She dreamed of becoming a novelist since the eighth grade. But life gave her something else: short pieces, raw and true, that refused to fit into a single genre. Backlit—A Collection is the book Raven Austen was meant to write.
This is not a tidy memoir. It is a mosaic. Essays sit beside poems. Letters to a nurse on a Covid floor follow a confession about abortion. A hilarious account of destroying her hair with the wrong product lives just pages away from the terrifying journal entries of a student who threatened her unborn child. Raven Austen holds nothing back.

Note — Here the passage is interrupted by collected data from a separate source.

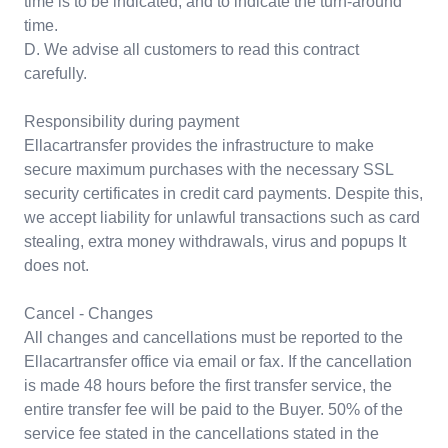
time is to be indicated, and to indicate the turn-around
time.
D. We advise all customers to read this contract
carefully.
Responsibility during payment
Ellacartransfer provides the infrastructure to make
secure maximum purchases with the necessary SSL
security certificates in credit card payments. Despite this,
we accept liability for unlawful transactions such as card
stealing, extra money withdrawals, virus and popups It
does not.
Cancel - Changes
All changes and cancellations must be reported to the
Ellacartransfer office via email or fax. If the cancellation
is made 48 hours before the first transfer service, the
entire transfer fee will be paid to the Buyer. 50% of the
service fee stated in the cancellations stated in the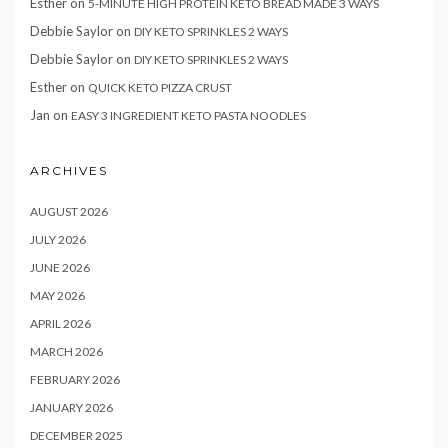
Esther
on
5-MINUTE HIGH PROTEIN KETO BREAD MADE 3 WAYS
Debbie Saylor
on
DIY KETO SPRINKLES 2 WAYS
Debbie Saylor
on
DIY KETO SPRINKLES 2 WAYS
Esther
on
QUICK KETO PIZZA CRUST
Jan
on
EASY 3 INGREDIENT KETO PASTA NOODLES
ARCHIVES
AUGUST 2026
JULY 2026
JUNE 2026
MAY 2026
APRIL 2026
MARCH 2026
FEBRUARY 2026
JANUARY 2026
DECEMBER 2025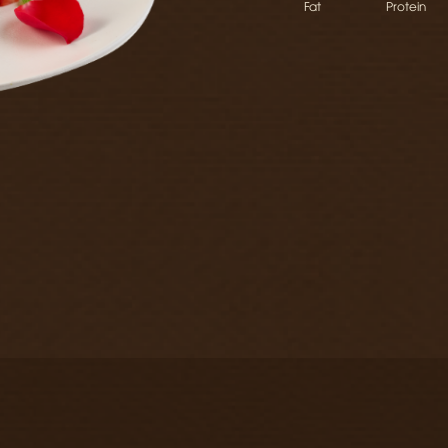
Fat
Protein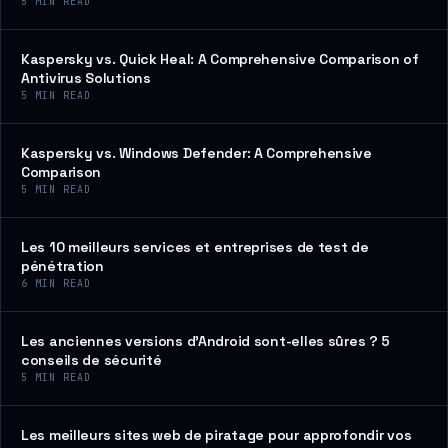
5
MIN READ
Kaspersky vs. Quick Heal: A Comprehensive Comparison of
Antivirus Solutions
5
MIN READ
Kaspersky vs. Windows Defender: A Comprehensive
Comparison
5
MIN READ
Les 10 meilleurs services et entreprises de test de
pénétration
6
MIN READ
Les anciennes versions d’Android sont-elles sûres ? 5
conseils de sécurité
5
MIN READ
Les meilleurs sites web de piratage pour approfondir vos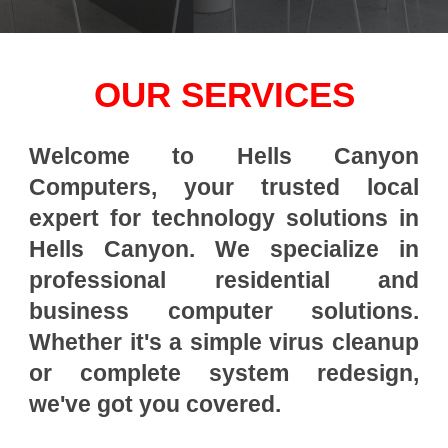
OUR SERVICES
Welcome to Hells Canyon
Computers, your trusted local
expert for technology solutions in
Hells Canyon. We specialize in
professional residential and
business computer solutions.
Whether it's a simple virus cleanup
or complete system redesign,
we've got you covered.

The core message of this book is simple yet profound: no one is beyond God’s reach. The same God who watched her make devastating choices also pursued her into the wreckage. She learned that human will leads to regret. But bending to God’s will leads to life, even when it hurts. This is a book for anyone who has felt invisible. For the middle child. The religious outsider. The woman is carrying a secret shame. The person who walked away from faith or never found it at all. It is also for readers who simply love honest storytelling about real pain and real redemption.
Raven Austen writes the way people talk to a trusted friend. Her sentences are direct, sometimes funny, often devastating. She does not dress up her failures or soften her fears. She invites you into her kitchen, her classroom, her marriage, and her prayer closet. You will hear her voice long after you close the book. That is her gift.